» **Task goal**: An exact copy of every record below is required, with the pictures left out.

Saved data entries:
>>

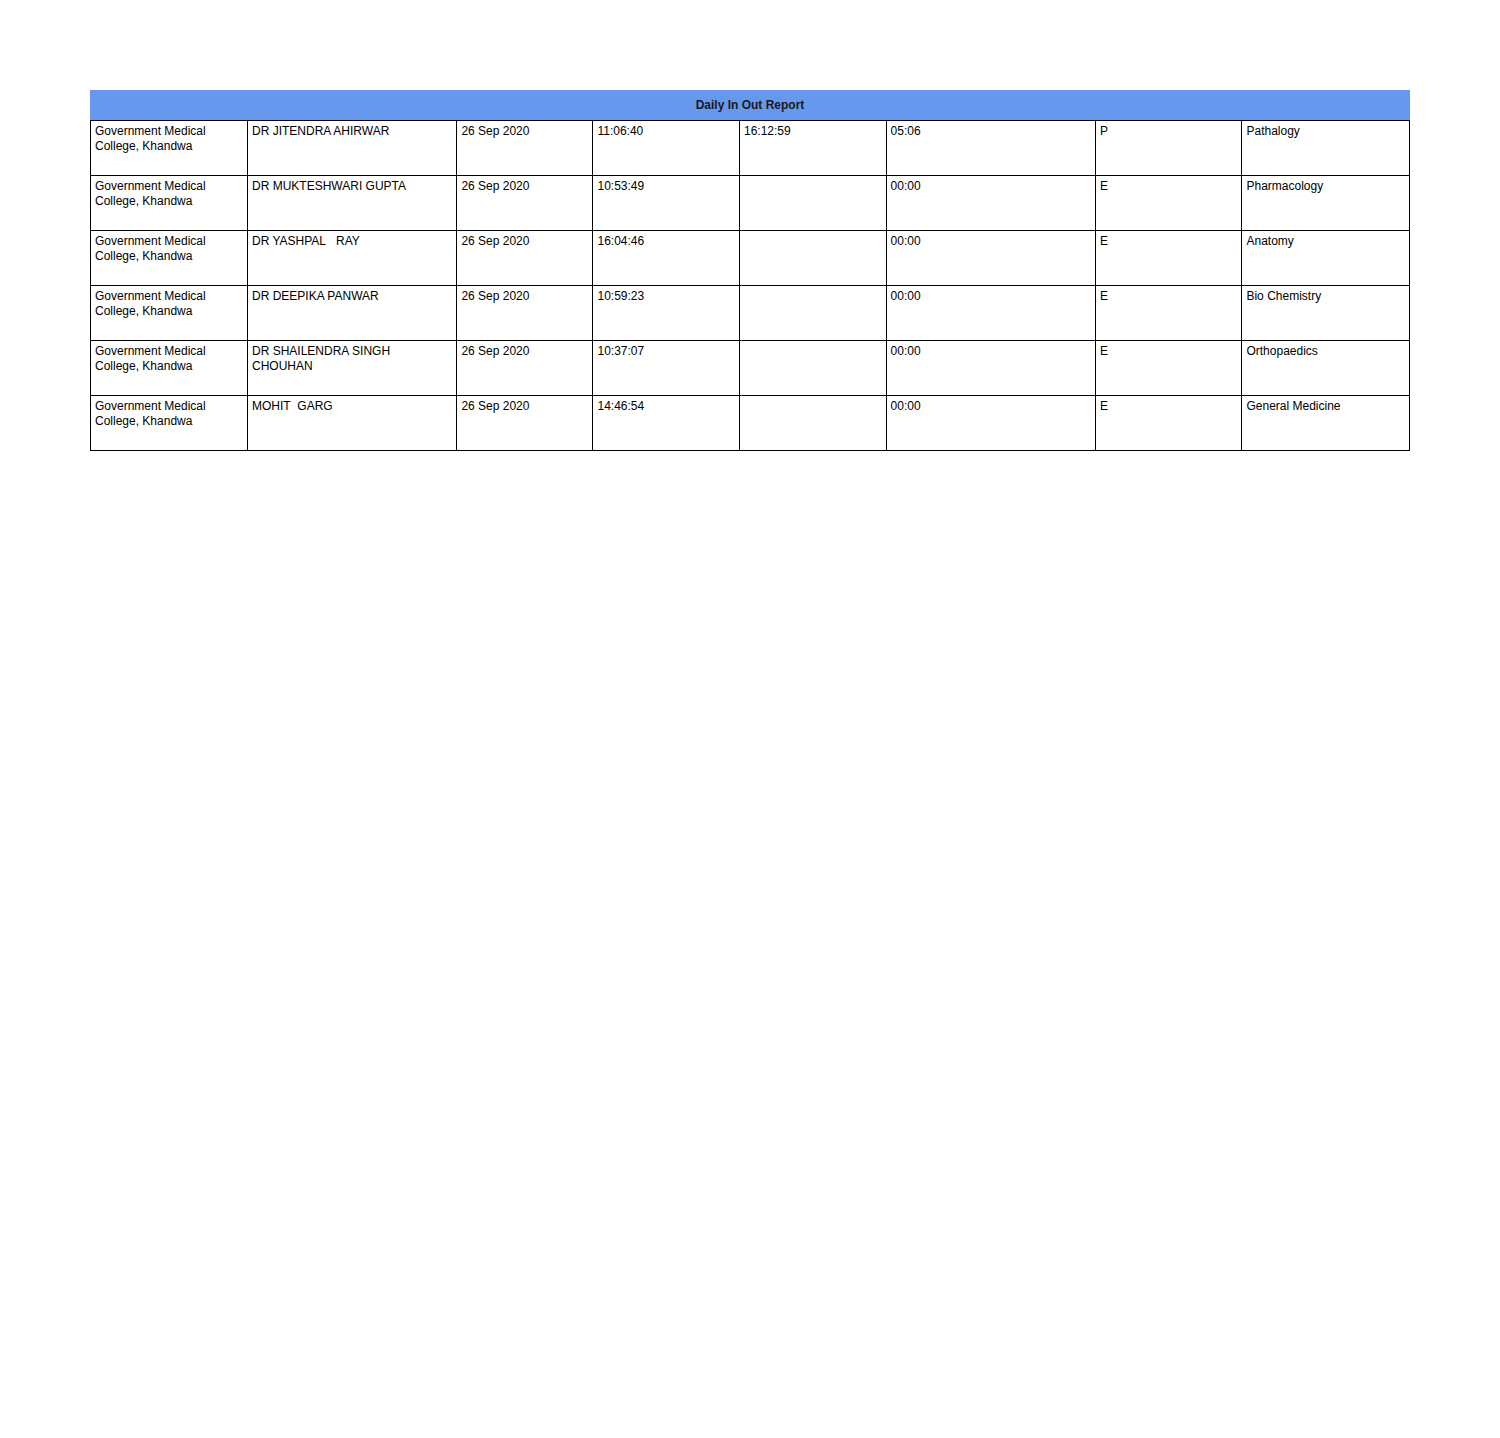Daily In Out Report
| Government Medical College, Khandwa | DR JITENDRA AHIRWAR | 26 Sep 2020 | 11:06:40 | 16:12:59 | 05:06 | P | Pathalogy |
| Government Medical College, Khandwa | DR MUKTESHWARI GUPTA | 26 Sep 2020 | 10:53:49 | | 00:00 | E | Pharmacology |
| Government Medical College, Khandwa | DR YASHPAL RAY | 26 Sep 2020 | 16:04:46 | | 00:00 | E | Anatomy |
| Government Medical College, Khandwa | DR DEEPIKA PANWAR | 26 Sep 2020 | 10:59:23 | | 00:00 | E | Bio Chemistry |
| Government Medical College, Khandwa | DR SHAILENDRA SINGH CHOUHAN | 26 Sep 2020 | 10:37:07 | | 00:00 | E | Orthopaedics |
| Government Medical College, Khandwa | MOHIT GARG | 26 Sep 2020 | 14:46:54 | | 00:00 | E | General Medicine |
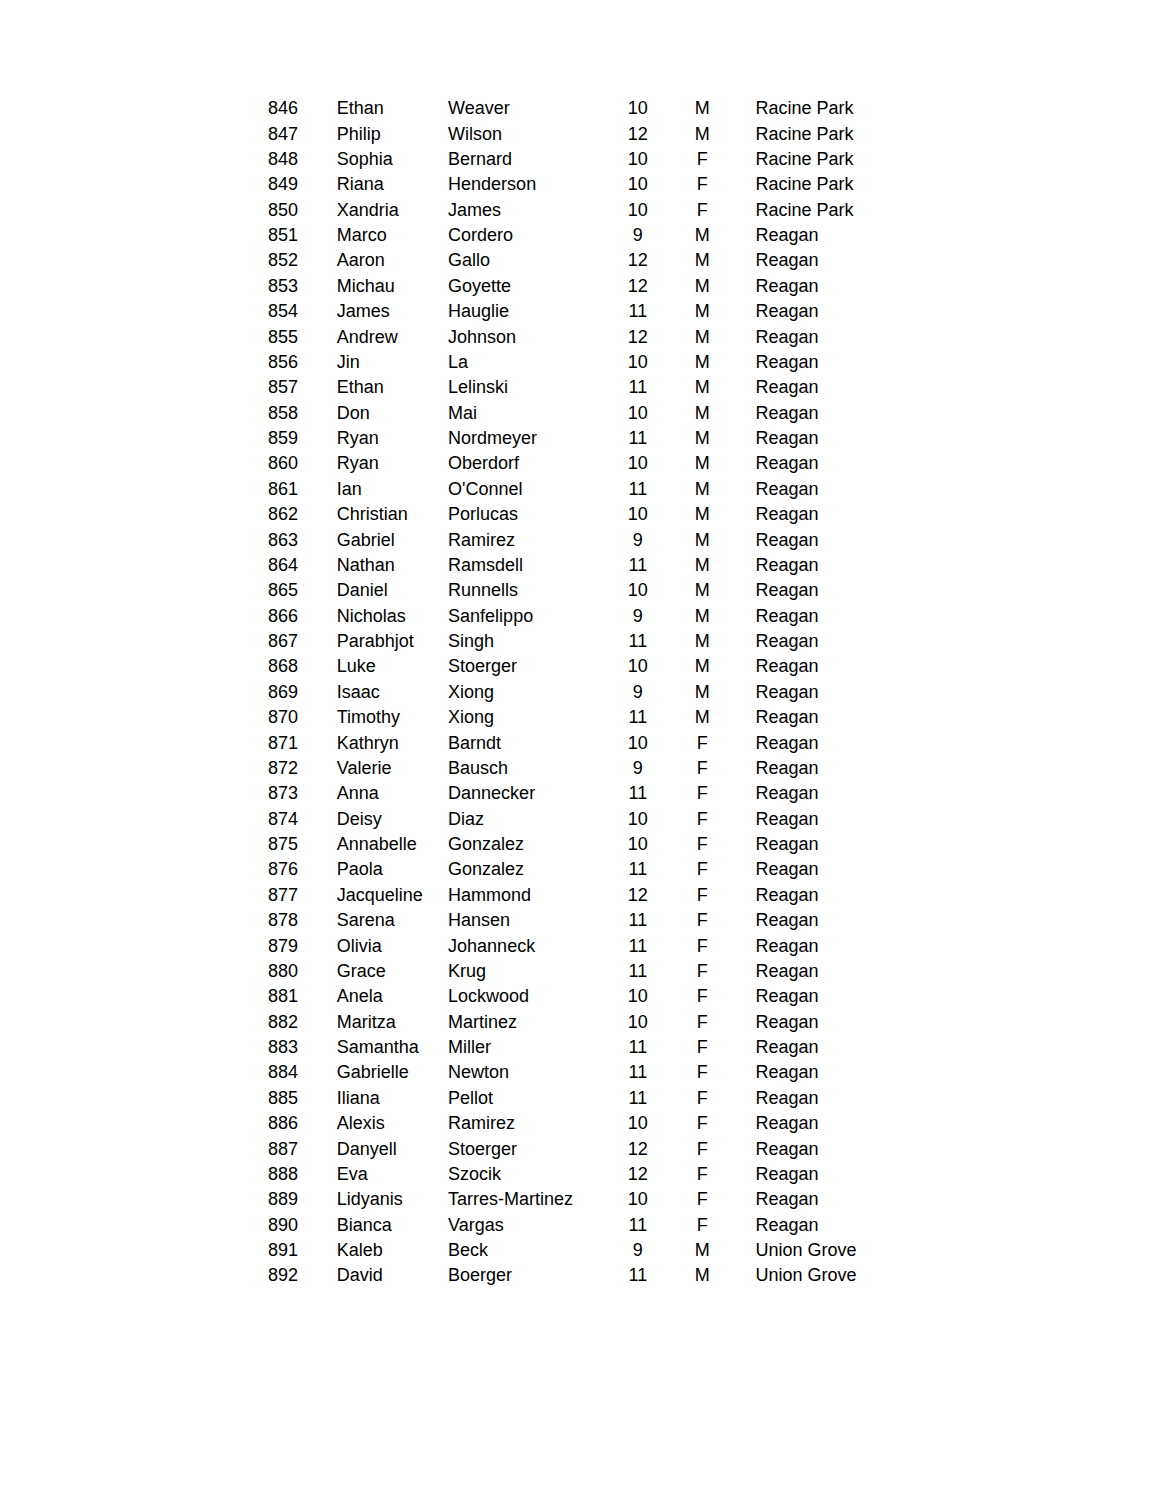| 846 | Ethan | Weaver | 10 | M | Racine Park |
| 847 | Philip | Wilson | 12 | M | Racine Park |
| 848 | Sophia | Bernard | 10 | F | Racine Park |
| 849 | Riana | Henderson | 10 | F | Racine Park |
| 850 | Xandria | James | 10 | F | Racine Park |
| 851 | Marco | Cordero | 9 | M | Reagan |
| 852 | Aaron | Gallo | 12 | M | Reagan |
| 853 | Michau | Goyette | 12 | M | Reagan |
| 854 | James | Hauglie | 11 | M | Reagan |
| 855 | Andrew | Johnson | 12 | M | Reagan |
| 856 | Jin | La | 10 | M | Reagan |
| 857 | Ethan | Lelinski | 11 | M | Reagan |
| 858 | Don | Mai | 10 | M | Reagan |
| 859 | Ryan | Nordmeyer | 11 | M | Reagan |
| 860 | Ryan | Oberdorf | 10 | M | Reagan |
| 861 | Ian | O'Connel | 11 | M | Reagan |
| 862 | Christian | Porlucas | 10 | M | Reagan |
| 863 | Gabriel | Ramirez | 9 | M | Reagan |
| 864 | Nathan | Ramsdell | 11 | M | Reagan |
| 865 | Daniel | Runnells | 10 | M | Reagan |
| 866 | Nicholas | Sanfelippo | 9 | M | Reagan |
| 867 | Parabhjot | Singh | 11 | M | Reagan |
| 868 | Luke | Stoerger | 10 | M | Reagan |
| 869 | Isaac | Xiong | 9 | M | Reagan |
| 870 | Timothy | Xiong | 11 | M | Reagan |
| 871 | Kathryn | Barndt | 10 | F | Reagan |
| 872 | Valerie | Bausch | 9 | F | Reagan |
| 873 | Anna | Dannecker | 11 | F | Reagan |
| 874 | Deisy | Diaz | 10 | F | Reagan |
| 875 | Annabelle | Gonzalez | 10 | F | Reagan |
| 876 | Paola | Gonzalez | 11 | F | Reagan |
| 877 | Jacqueline | Hammond | 12 | F | Reagan |
| 878 | Sarena | Hansen | 11 | F | Reagan |
| 879 | Olivia | Johanneck | 11 | F | Reagan |
| 880 | Grace | Krug | 11 | F | Reagan |
| 881 | Anela | Lockwood | 10 | F | Reagan |
| 882 | Maritza | Martinez | 10 | F | Reagan |
| 883 | Samantha | Miller | 11 | F | Reagan |
| 884 | Gabrielle | Newton | 11 | F | Reagan |
| 885 | Iliana | Pellot | 11 | F | Reagan |
| 886 | Alexis | Ramirez | 10 | F | Reagan |
| 887 | Danyell | Stoerger | 12 | F | Reagan |
| 888 | Eva | Szocik | 12 | F | Reagan |
| 889 | Lidyanis | Tarres-Martinez | 10 | F | Reagan |
| 890 | Bianca | Vargas | 11 | F | Reagan |
| 891 | Kaleb | Beck | 9 | M | Union Grove |
| 892 | David | Boerger | 11 | M | Union Grove |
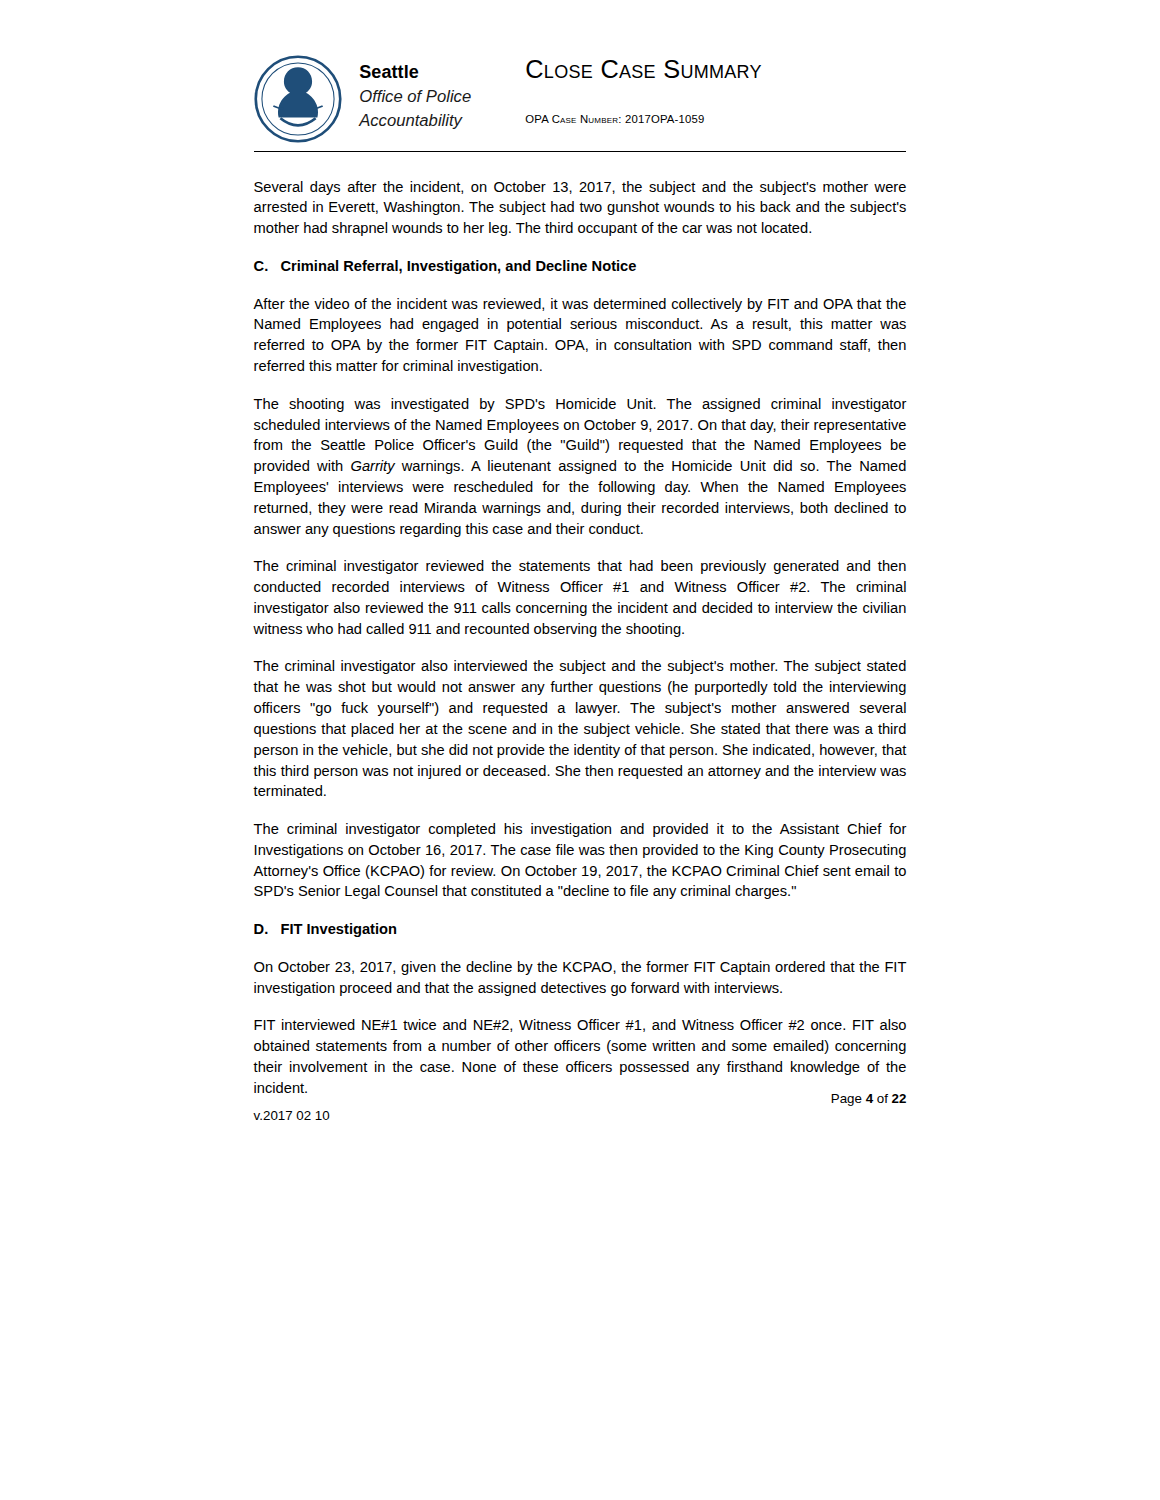Seattle
Office of Police
Accountability
Close Case Summary
OPA Case Number: 2017OPA-1059
Several days after the incident, on October 13, 2017, the subject and the subject's mother were arrested in Everett, Washington. The subject had two gunshot wounds to his back and the subject's mother had shrapnel wounds to her leg. The third occupant of the car was not located.
C. Criminal Referral, Investigation, and Decline Notice
After the video of the incident was reviewed, it was determined collectively by FIT and OPA that the Named Employees had engaged in potential serious misconduct. As a result, this matter was referred to OPA by the former FIT Captain. OPA, in consultation with SPD command staff, then referred this matter for criminal investigation.
The shooting was investigated by SPD's Homicide Unit. The assigned criminal investigator scheduled interviews of the Named Employees on October 9, 2017. On that day, their representative from the Seattle Police Officer's Guild (the "Guild") requested that the Named Employees be provided with Garrity warnings. A lieutenant assigned to the Homicide Unit did so. The Named Employees' interviews were rescheduled for the following day. When the Named Employees returned, they were read Miranda warnings and, during their recorded interviews, both declined to answer any questions regarding this case and their conduct.
The criminal investigator reviewed the statements that had been previously generated and then conducted recorded interviews of Witness Officer #1 and Witness Officer #2. The criminal investigator also reviewed the 911 calls concerning the incident and decided to interview the civilian witness who had called 911 and recounted observing the shooting.
The criminal investigator also interviewed the subject and the subject's mother. The subject stated that he was shot but would not answer any further questions (he purportedly told the interviewing officers "go fuck yourself") and requested a lawyer. The subject's mother answered several questions that placed her at the scene and in the subject vehicle. She stated that there was a third person in the vehicle, but she did not provide the identity of that person. She indicated, however, that this third person was not injured or deceased. She then requested an attorney and the interview was terminated.
The criminal investigator completed his investigation and provided it to the Assistant Chief for Investigations on October 16, 2017. The case file was then provided to the King County Prosecuting Attorney's Office (KCPAO) for review. On October 19, 2017, the KCPAO Criminal Chief sent email to SPD's Senior Legal Counsel that constituted a "decline to file any criminal charges."
D. FIT Investigation
On October 23, 2017, given the decline by the KCPAO, the former FIT Captain ordered that the FIT investigation proceed and that the assigned detectives go forward with interviews.
FIT interviewed NE#1 twice and NE#2, Witness Officer #1, and Witness Officer #2 once. FIT also obtained statements from a number of other officers (some written and some emailed) concerning their involvement in the case. None of these officers possessed any firsthand knowledge of the incident.
Page 4 of 22
v.2017 02 10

<<

» **Answer space**:
Daily In Out Report
| Government Medical College, Khandwa | DR JITENDRA AHIRWAR | 26 Sep 2020 | 11:06:40 | 16:12:59 | 05:06 | P | Pathalogy |
| Government Medical College, Khandwa | DR MUKTESHWARI GUPTA | 26 Sep 2020 | 10:53:49 | | 00:00 | E | Pharmacology |
| Government Medical College, Khandwa | DR YASHPAL RAY | 26 Sep 2020 | 16:04:46 | | 00:00 | E | Anatomy |
| Government Medical College, Khandwa | DR DEEPIKA PANWAR | 26 Sep 2020 | 10:59:23 | | 00:00 | E | Bio Chemistry |
| Government Medical College, Khandwa | DR SHAILENDRA SINGH CHOUHAN | 26 Sep 2020 | 10:37:07 | | 00:00 | E | Orthopaedics |
| Government Medical College, Khandwa | MOHIT GARG | 26 Sep 2020 | 14:46:54 | | 00:00 | E | General Medicine |
| 846 | Ethan | Weaver | 10 | M | Racine Park |
| 847 | Philip | Wilson | 12 | M | Racine Park |
| 848 | Sophia | Bernard | 10 | F | Racine Park |
| 849 | Riana | Henderson | 10 | F | Racine Park |
| 850 | Xandria | James | 10 | F | Racine Park |
| 851 | Marco | Cordero | 9 | M | Reagan |
| 852 | Aaron | Gallo | 12 | M | Reagan |
| 853 | Michau | Goyette | 12 | M | Reagan |
| 854 | James | Hauglie | 11 | M | Reagan |
| 855 | Andrew | Johnson | 12 | M | Reagan |
| 856 | Jin | La | 10 | M | Reagan |
| 857 | Ethan | Lelinski | 11 | M | Reagan |
| 858 | Don | Mai | 10 | M | Reagan |
| 859 | Ryan | Nordmeyer | 11 | M | Reagan |
| 860 | Ryan | Oberdorf | 10 | M | Reagan |
| 861 | Ian | O'Connel | 11 | M | Reagan |
| 862 | Christian | Porlucas | 10 | M | Reagan |
| 863 | Gabriel | Ramirez | 9 | M | Reagan |
| 864 | Nathan | Ramsdell | 11 | M | Reagan |
| 865 | Daniel | Runnells | 10 | M | Reagan |
| 866 | Nicholas | Sanfelippo | 9 | M | Reagan |
| 867 | Parabhjot | Singh | 11 | M | Reagan |
| 868 | Luke | Stoerger | 10 | M | Reagan |
| 869 | Isaac | Xiong | 9 | M | Reagan |
| 870 | Timothy | Xiong | 11 | M | Reagan |
| 871 | Kathryn | Barndt | 10 | F | Reagan |
| 872 | Valerie | Bausch | 9 | F | Reagan |
| 873 | Anna | Dannecker | 11 | F | Reagan |
| 874 | Deisy | Diaz | 10 | F | Reagan |
| 875 | Annabelle | Gonzalez | 10 | F | Reagan |
| 876 | Paola | Gonzalez | 11 | F | Reagan |
| 877 | Jacqueline | Hammond | 12 | F | Reagan |
| 878 | Sarena | Hansen | 11 | F | Reagan |
| 879 | Olivia | Johanneck | 11 | F | Reagan |
| 880 | Grace | Krug | 11 | F | Reagan |
| 881 | Anela | Lockwood | 10 | F | Reagan |
| 882 | Maritza | Martinez | 10 | F | Reagan |
| 883 | Samantha | Miller | 11 | F | Reagan |
| 884 | Gabrielle | Newton | 11 | F | Reagan |
| 885 | Iliana | Pellot | 11 | F | Reagan |
| 886 | Alexis | Ramirez | 10 | F | Reagan |
| 887 | Danyell | Stoerger | 12 | F | Reagan |
| 888 | Eva | Szocik | 12 | F | Reagan |
| 889 | Lidyanis | Tarres-Martinez | 10 | F | Reagan |
| 890 | Bianca | Vargas | 11 | F | Reagan |
| 891 | Kaleb | Beck | 9 | M | Union Grove |
| 892 | David | Boerger | 11 | M | Union Grove |
Seattle
Office of Police
Accountability
Close Case Summary
OPA Case Number: 2017OPA-1059
Several days after the incident, on October 13, 2017, the subject and the subject's mother were arrested in Everett, Washington. The subject had two gunshot wounds to his back and the subject's mother had shrapnel wounds to her leg. The third occupant of the car was not located.
C. Criminal Referral, Investigation, and Decline Notice
After the video of the incident was reviewed, it was determined collectively by FIT and OPA that the Named Employees had engaged in potential serious misconduct. As a result, this matter was referred to OPA by the former FIT Captain. OPA, in consultation with SPD command staff, then referred this matter for criminal investigation.
The shooting was investigated by SPD's Homicide Unit. The assigned criminal investigator scheduled interviews of the Named Employees on October 9, 2017. On that day, their representative from the Seattle Police Officer's Guild (the "Guild") requested that the Named Employees be provided with Garrity warnings. A lieutenant assigned to the Homicide Unit did so. The Named Employees' interviews were rescheduled for the following day. When the Named Employees returned, they were read Miranda warnings and, during their recorded interviews, both declined to answer any questions regarding this case and their conduct.
The criminal investigator reviewed the statements that had been previously generated and then conducted recorded interviews of Witness Officer #1 and Witness Officer #2. The criminal investigator also reviewed the 911 calls concerning the incident and decided to interview the civilian witness who had called 911 and recounted observing the shooting.
The criminal investigator also interviewed the subject and the subject's mother. The subject stated that he was shot but would not answer any further questions (he purportedly told the interviewing officers "go fuck yourself") and requested a lawyer. The subject's mother answered several questions that placed her at the scene and in the subject vehicle. She stated that there was a third person in the vehicle, but she did not provide the identity of that person. She indicated, however, that this third person was not injured or deceased. She then requested an attorney and the interview was terminated.
The criminal investigator completed his investigation and provided it to the Assistant Chief for Investigations on October 16, 2017. The case file was then provided to the King County Prosecuting Attorney's Office (KCPAO) for review. On October 19, 2017, the KCPAO Criminal Chief sent email to SPD's Senior Legal Counsel that constituted a "decline to file any criminal charges."
D. FIT Investigation
On October 23, 2017, given the decline by the KCPAO, the former FIT Captain ordered that the FIT investigation proceed and that the assigned detectives go forward with interviews.
FIT interviewed NE#1 twice and NE#2, Witness Officer #1, and Witness Officer #2 once. FIT also obtained statements from a number of other officers (some written and some emailed) concerning their involvement in the case. None of these officers possessed any firsthand knowledge of the incident.
Page 4 of 22
v.2017 02 10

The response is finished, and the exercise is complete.